Table of Contents
Advances in Artificial Neural Systems
Volume 2010, Article ID 597373, 6 pages
http://dx.doi.org/10.1155/2010/597373
Research Article

OP-KNN: Method and Applications

1Department of Information and Computer Science, Aalto University School of Science and Technology, FI-00076 Aalto, Finland
2Department of Computer Technology and Architecture, University of Granada, 18017 Granada, Spain
3Department GEA, University of Lille 1, 59653 Villeneuve d'ascq cedex, France

Received 6 October 2009; Revised 25 January 2010; Accepted 2 February 2010

Academic Editor: Songcan Chen

Copyright © 2010 Qi Yu et al. This is an open access article distributed under the Creative Commons Attribution License, which permits unrestricted use, distribution, and reproduction in any medium, provided the original work is properly cited.

Abstract

This paper presents a methodology named Optimally Pruned K-Nearest Neighbors (OP-KNNs) which has the advantage of competing with state-of-the-art methods while remaining fast.
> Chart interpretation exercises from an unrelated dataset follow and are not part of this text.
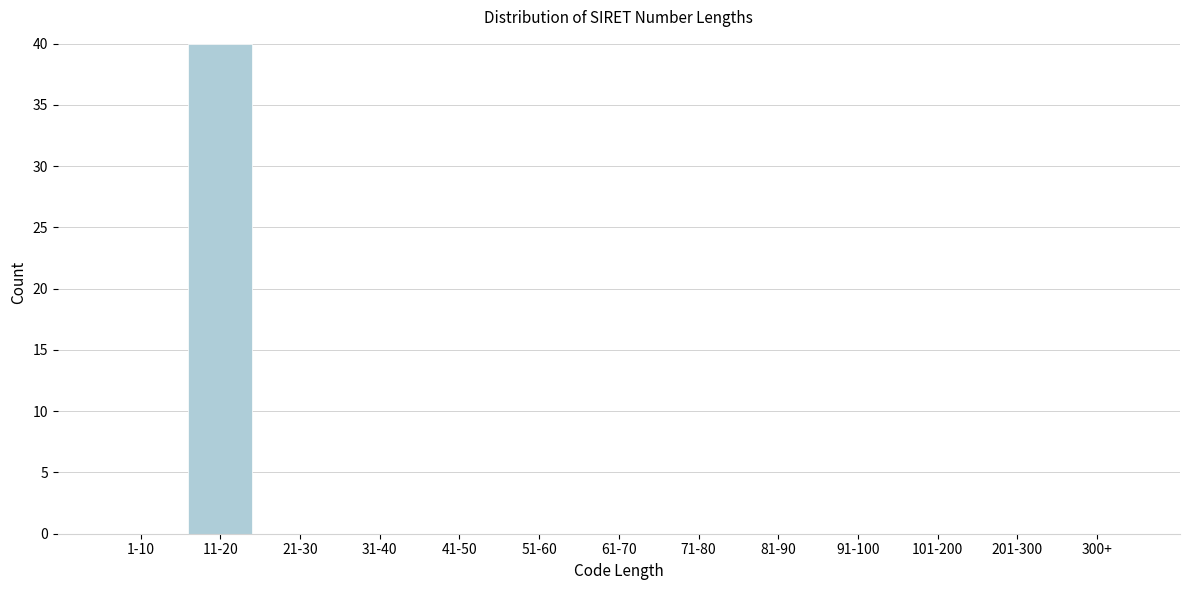

Reading right to left, transcribe all the data shown in this chart.

300+=0	201-300=0	101-200=0	91-100=0	81-90=0	71-80=0	61-70=0	51-60=0	41-50=0	31-40=0	21-30=0	11-20=40	1-10=0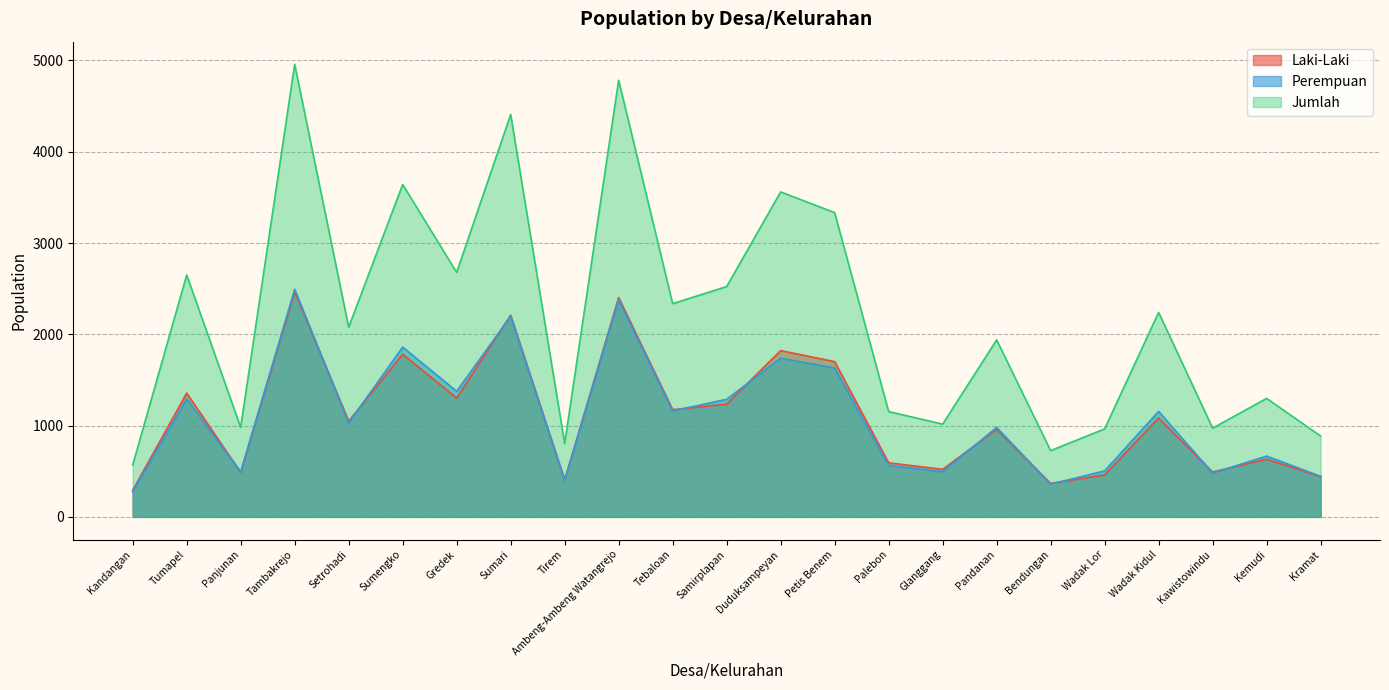

What is the value of the Perempuan point at the 1st from the left?

277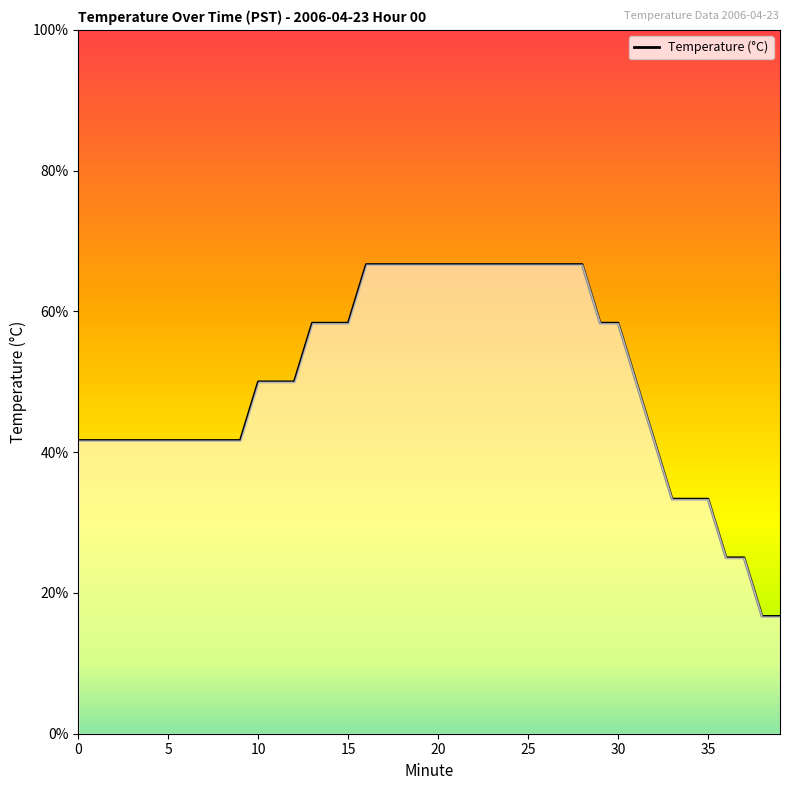

What is the difference between the maximum and minimum values?

50.0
It builds a one hidden-layer feedforward neural network using K-Nearest Neighbors as kernels to perform regression. Multiresponse Sparse Regression (MRSR) is used in order to rank each kth nearest neighbor and finally Leave-One-Out estimation is used to select the optimal number of neighbors and to estimate the generalization performances. Since computational time of this method is small, this paper presents a strategy using OP-KNN to perform Variable Selection which is tested successfully on eight real-life data sets from different application fields. In summary, the most significant characteristic of this method is that it provides good performance and a comparatively simple model at extremely high-learning speed.